Hanya satu keinginan yang tidak bisa didapatkannya dari banyaknya keinginan yang sudah dia dapat sebelumnya. Hanya satu, tapi dia sudah berpikir bahwa dunia itu egois. Lalu bagaimana dengan mereka di luaran sana yang tidak pernah mendapatkan apa yang mereka inginkan?

Hidup bukan hanya tentang kita, kawan.
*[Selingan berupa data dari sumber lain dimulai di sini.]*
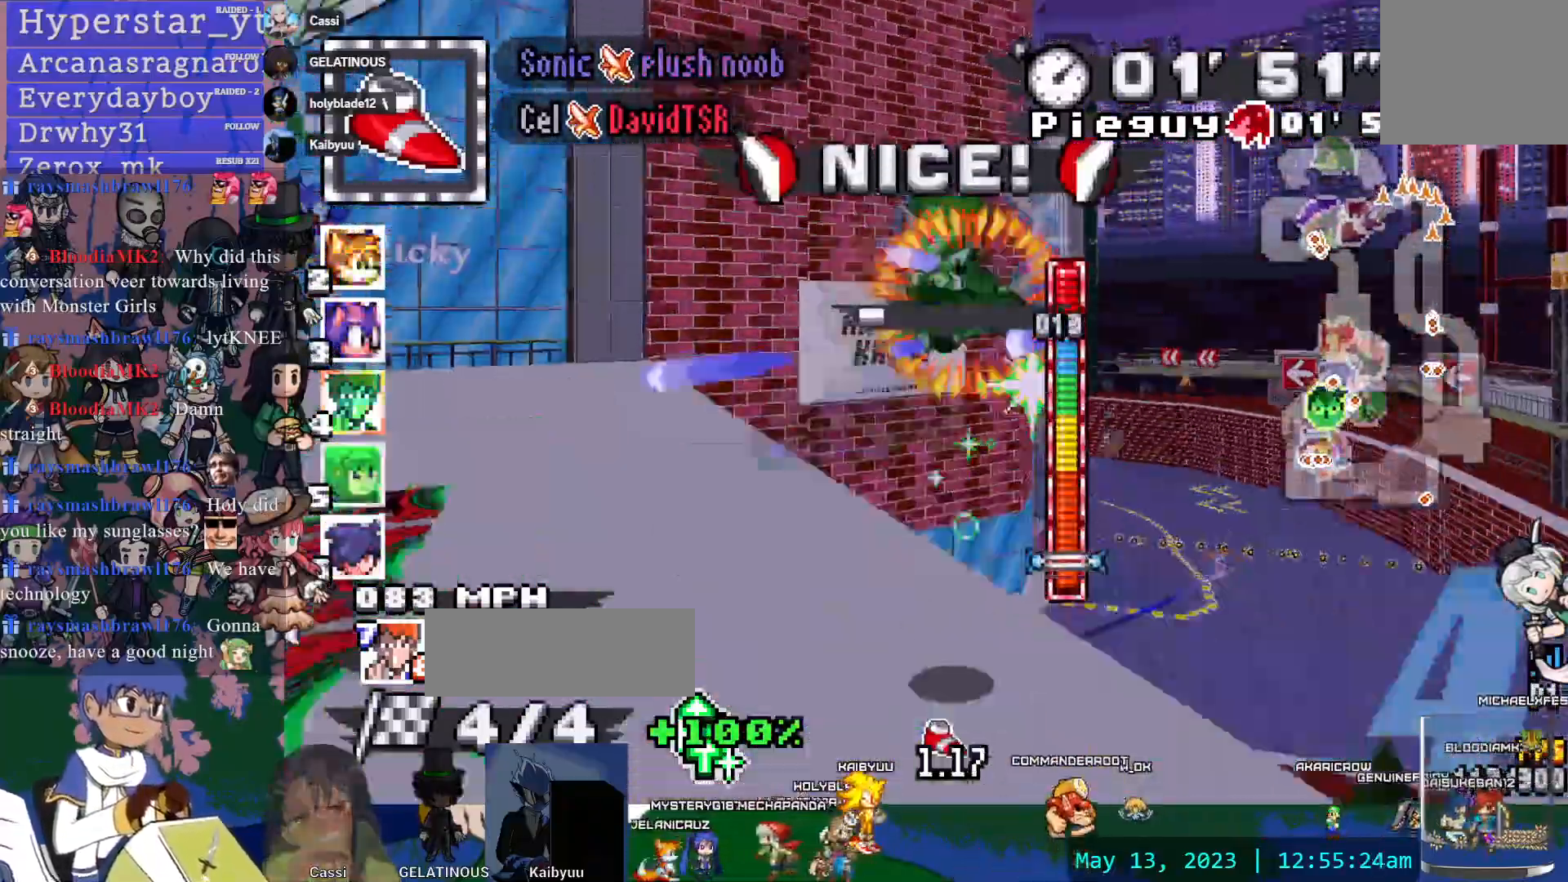
{"dt_ms": 500, "buttons": ["CROSS", "CIRCLE", "R1"], "left_stick": "left", "right_stick": "center", "events": [[150, "left_stick", "center"], [250, "left_stick", "left"]]}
Terkadang kita harus melihat kehidupan orang lain untuk tahu bagaimana caranya bersyukur.

Bersyukur memang bukan suatu hal yang mudah, tapi jika sudah ada sebuah keyakinan di dalamnya itu bukanlah suatu hal yang sulit.

Dan hal itulah yang sedang berusaha ditanamkan oleh seorang pemuda dengan tinggi sekitar 170 cm itu dalam dirinya.

Pemuda yang saat ini sedang melangkahkan kakinya santai menuju sebuah rumah sederhana yang ada di depannya dengan wajah tampan yang menyorotkan sedikit rasa lelah. Pemuda yang memiliki mata sipit itu mulai melangkahkan kakinya memasuki rumah yang sudah ia tinggali bersama keluarganya hampir seumur hidup.

“Aku pulang!” Ucapnya seditik berteriak dengan terus berjalan semakin masuk ke dalam rumah.

“Baru pulang?” Tanya seorang wanita cantik paruh baya yang saat ini tengah duduk di kursi dengan segelas teh yang ada di tangan kanannya.

“Iya Bun.” Jawabnya singkat menatap wanita yang dia sebut ‘Bun’ itu sekilas dengan senyum tipis di bibirnya.

“Sudah makan? Kalau belum, Bunda akan siapkan makanan.” Tanya Bunda lembut membuat pemuda itu dengan cepat menggeleng.

“Tidak perlu, Bun. Abigel sudah makan tadi sama teman-teman di Coffeshop.” Jawab Pemuda yang menyebut dirinya dengan nama ‘Abigel’  itu tenang.

“Abigel ke kamar dulu ya, Bun. Selamat malam!”

“Selamat malam, Abi.” Jawab Sang Bunda dengan nada sedikit sendu.

Abigel melangkahkan kakinya menapaki satu persatu tangga dari kayu yang ada di dalam rumahnya itu menuju kamar. Rumah miliknya memang sederhana, terdiri dari dua lantai di dalamnya. Lantai dasar untuk kamar Sang Bunda, dapur, dan sebagainya. Dan lantai dua untuk kamarnya dengan Sang adik.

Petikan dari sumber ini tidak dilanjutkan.